[Dataset excerpts]

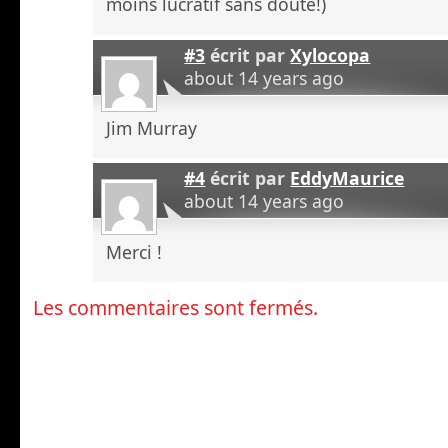
moins lucratif sans doute!)
#3
écrit par
Xylocopa
about 14 years ago
Jim Murray
#4
écrit par
EddyMaurice
about 14 years ago
Merci !
Les commentaires sont fermés.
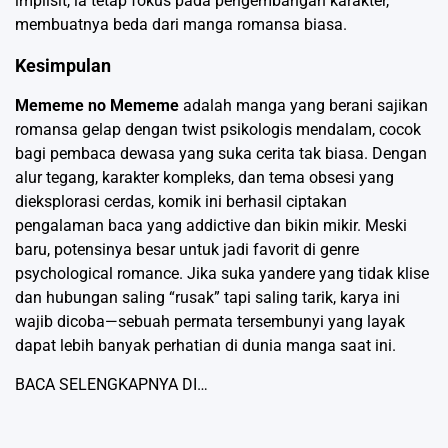
implisit, ia tetap fokus pada pengembangan karakter,
membuatnya beda dari manga romansa biasa.
Kesimpulan
Mememe no Mememe
adalah manga yang berani sajikan
romansa gelap dengan twist psikologis mendalam, cocok
bagi pembaca dewasa yang suka cerita tak biasa. Dengan
alur tegang, karakter kompleks, dan tema obsesi yang
dieksplorasi cerdas, komik ini berhasil ciptakan
pengalaman baca yang addictive dan bikin mikir. Meski
baru, potensinya besar untuk jadi favorit di genre
psychological romance. Jika suka yandere yang tidak klise
dan hubungan saling “rusak” tapi saling tarik, karya ini
wajib dicoba—sebuah permata tersembunyi yang layak
dapat lebih banyak perhatian di dunia manga saat ini.
BACA SELENGKAPNYA DI…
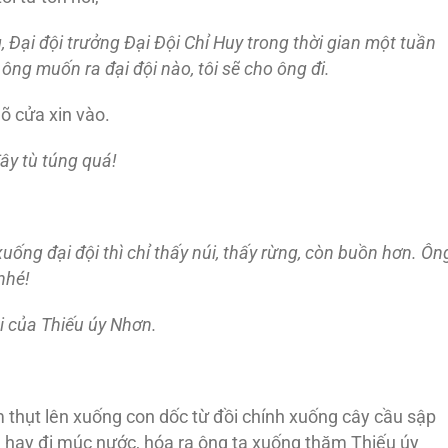
, Ð
ại
đội trưởng Ð
ại Ð
ội Chỉ Huy trong thời gian một tuần
 ông muốn ra
đại
đội nào, tôi sẽ cho ông
đi.
gõ cửa xin vào.
ây tù túng quá!
, xuống
đại
đội thì chỉ thấy núi, thấy rừng, còn buồn hơn. Ôn
nhé!
i của Thiếu úy Nhơn.
 thụt lên xuống con dốc từ đồi chính xuống cây cầu sập
ửa hay đi múc nước, hóa ra ông ta xuống thăm Thiếu úy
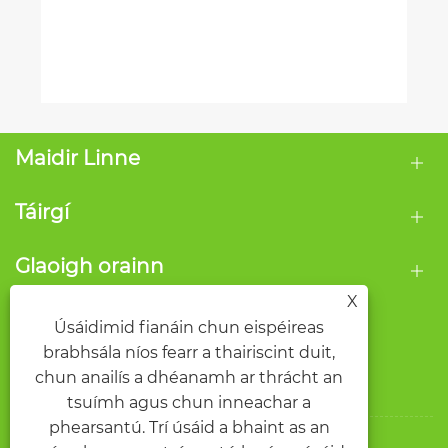
Maidir Linne
Táirgí
Glaoigh orainn
X
LEAN ORAINN
Úsáidimid fianáin chun eispéireas
brabhsála níos fearr a thairiscint duit,
chun anailís a dhéanamh ar thrácht an
tsuímh agus chun inneachar a
phearsantú. Trí úsáid a bhaint as an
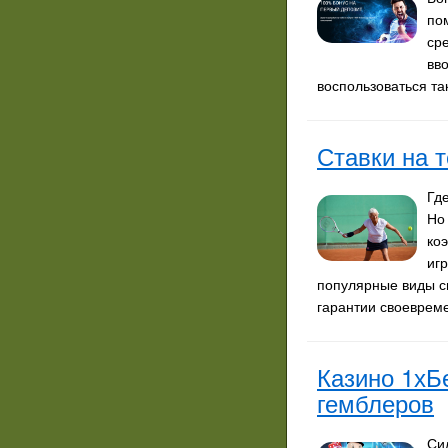
по
ср
вв
воспользоваться т
Ставки на т
Гд
Но
ко
иг
популярные виды с
гарантии своевре
Казино 1хБ
гемблеров
Си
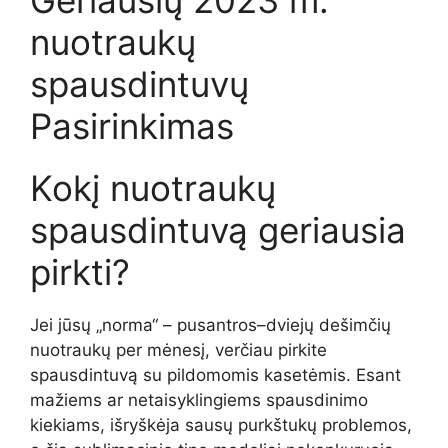
Geriausių 2023 m.
nuotraukų
spausdintuvų
Pasirinkimas
Kokį nuotraukų
spausdintuvą geriausia
pirkti?
Jei jūsų „norma“ – pusantros–dviejų dešimčių
nuotraukų per mėnesį, verčiau pirkite
spausdintuvą su pildomomis kasetėmis. Esant
mažiems ar netaisyklingiems spausdinimo
kiekiams, išryškėja sausų purkštukų problemos,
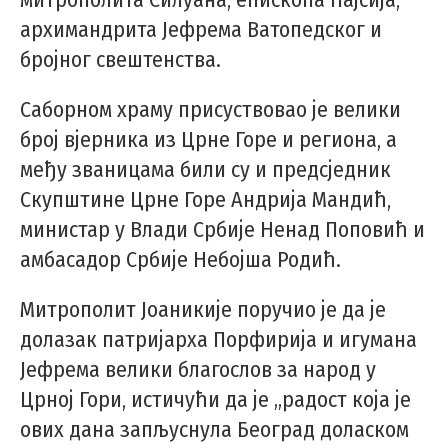
архимандрита Јефрема Ватопедског и
бројног свештенства.
Саборном храму присуствовао је велики
број вјерника из Црне Горе и региона, а
међу званицама били су и предсједник
Скупштине Црне Горе Андрија Мандић,
министар у Влади Србије Ненад Поповић и
амбасадор Србије Небојша Родић.
Митрополит Јоаникије поручио је да је
долазак патријарха Порфирија и игумана
Јефрема велики благослов за народ у
Црној Гори, истичући да је „радост која је
ових дана запљуснула Београд доласком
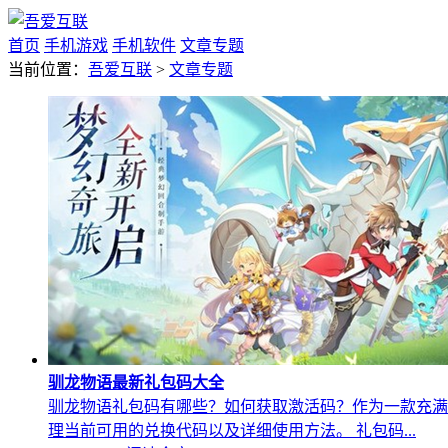
首页
手机游戏
手机软件
文章专题
当前位置：
吾爱互联
>
文章专题
驯龙物语最新礼包码大全
驯龙物语礼包码有哪些？如何获取激活码？作为一款充满
理当前可用的兑换代码以及详细使用方法。 礼包码...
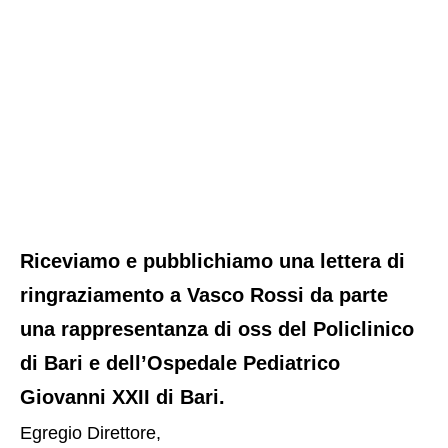
Riceviamo e pubblichiamo una lettera di
ringraziamento a Vasco Rossi da parte
una rappresentanza di oss del Policlinico
di Bari e dell’Ospedale Pediatrico
Giovanni XXII di Bari.
Egregio Direttore,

Activity:
Please retype every line of the data above exactly, leaving out the pictures.

Task solution:
moins lucratif sans doute!)
#3
écrit par
Xylocopa
about 14 years ago
Jim Murray
#4
écrit par
EddyMaurice
about 14 years ago
Merci !
Les commentaires sont fermés.
implisit, ia tetap fokus pada pengembangan karakter,
membuatnya beda dari manga romansa biasa.
Kesimpulan
Mememe no Mememe
adalah manga yang berani sajikan
romansa gelap dengan twist psikologis mendalam, cocok
bagi pembaca dewasa yang suka cerita tak biasa. Dengan
alur tegang, karakter kompleks, dan tema obsesi yang
dieksplorasi cerdas, komik ini berhasil ciptakan
pengalaman baca yang addictive dan bikin mikir. Meski
baru, potensinya besar untuk jadi favorit di genre
psychological romance. Jika suka yandere yang tidak klise
dan hubungan saling “rusak” tapi saling tarik, karya ini
wajib dicoba—sebuah permata tersembunyi yang layak
dapat lebih banyak perhatian di dunia manga saat ini.
BACA SELENGKAPNYA DI…
, Ð
ại
đội trưởng Ð
ại Ð
ội Chỉ Huy trong thời gian một tuần
 ông muốn ra
đại
đội nào, tôi sẽ cho ông
đi.
gõ cửa xin vào.
ây tù túng quá!
, xuống
đại
đội thì chỉ thấy núi, thấy rừng, còn buồn hơn. Ôn
nhé!
i của Thiếu úy Nhơn.
 thụt lên xuống con dốc từ đồi chính xuống cây cầu sập
ửa hay đi múc nước, hóa ra ông ta xuống thăm Thiếu úy
Maidir Linne
Táirgí
Glaoigh orainn
X
LEAN ORAINN
Úsáidimid fianáin chun eispéireas
brabhsála níos fearr a thairiscint duit,
chun anailís a dhéanamh ar thrácht an
tsuímh agus chun inneachar a
phearsantú. Trí úsáid a bhaint as an
по
ср
вв
воспользоваться т
Ставки на т
Гд
Но
ко
иг
популярные виды с
гарантии своевре
Казино 1хБ
гемблеров
Си
Geriausių 2023 m.
nuotraukų
spausdintuvų
Pasirinkimas
Kokį nuotraukų
spausdintuvą geriausia
pirkti?
Jei jūsų „norma“ – pusantros–dviejų dešimčių
nuotraukų per mėnesį, verčiau pirkite
spausdintuvą su pildomomis kasetėmis. Esant
mažiems ar netaisyklingiems spausdinimo
kiekiams, išryškėja sausų purkštukų problemos,
архимандрита Јефрема Ватопедског и
бројног свештенства.
Саборном храму присуствовао је велики
број вјерника из Црне Горе и региона, а
међу званицама били су и предсједник
Скупштине Црне Горе Андрија Мандић,
министар у Влади Србије Ненад Поповић и
амбасадор Србије Небојша Родић.
Митрополит Јоаникије поручио је да је
долазак патријарха Порфирија и игумана
Јефрема велики благослов за народ у
Црној Гори, истичући да је „радост која је
ових дана запљуснула Београд доласком
首页
手机游戏
手机软件
文章专题
当前位置：
吾爱互联
>
文章专题
驯龙物语最新礼包码大全
驯龙物语礼包码有哪些？如何获取激活码？作为一款充满
理当前可用的兑换代码以及详细使用方法。 礼包码...
Riceviamo e pubblichiamo una lettera di
ringraziamento a Vasco Rossi da parte
una rappresentanza di oss del Policlinico
di Bari e dell’Ospedale Pediatrico
Giovanni XXII di Bari.
Egregio Direttore,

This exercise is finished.